What are your top five? (Denver just misses out at #6)

26 March 2008

The Queen of One-Liners Lives in My House

Josh: "Kara. Ever since I turned 29, I feel old. Every time I look in the mirror, it's like I don't recognize myself. It's got me down and depressed."

Kara: "Really? I'm sorry honey."

Josh: "Yeah . . . ahh . . . what should I do? I'm down. "

Kara: "Don't look in the mirror."

24 March 2008

NCAA Tourney

The three weeks that comprise the NCAA Hoops Tourney is superior to almost any other sport (save the NBA Finals).

I heard this on ESPN last night. Of the 3.1 million brackets submitted, only 12 predicted the current Sweet 16.

That's crazy. Actually, that's madness. That's why this time of year has become a cultural phenomenon.

23 March 2008

Easter

Since eighth grade, I've collected quotes. Here are a few that have been on my mind lately. 

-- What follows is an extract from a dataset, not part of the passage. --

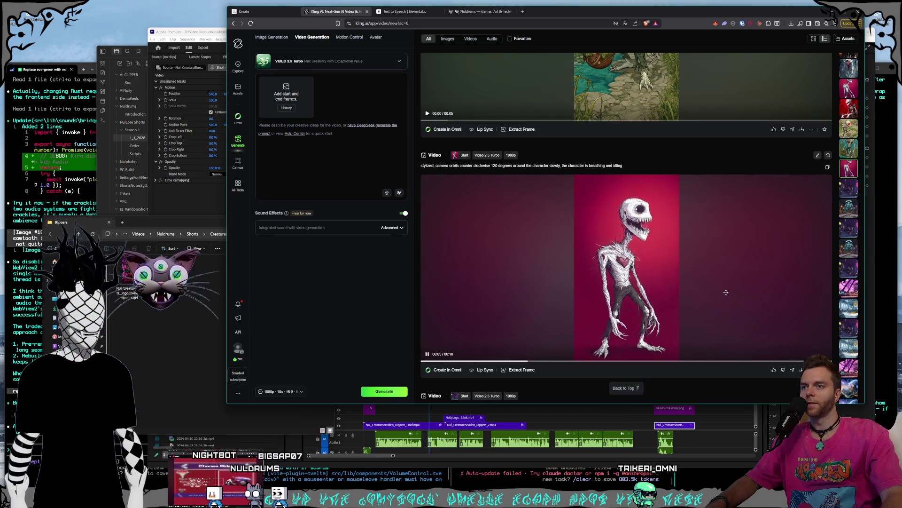
pyautogui.scroll(4, 726, 292)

I love this quote from Bono. "I'm a believer, but religion is the thing when God, like Elvis, has left the building. But when God is in the house, you get something else. I'm happy in a Catholic cathedral or a tent show down in the South with gospel music."

I like this quote from Dr. King. "Human salvation lies in the hands of the creatively maladjusted."

I am still trying to fully understand this line from Annie Dillard. I really like Annie Dillard. "So once in Israel love came to us incarnate, stood in the doorway between two worlds, and we were all afraid."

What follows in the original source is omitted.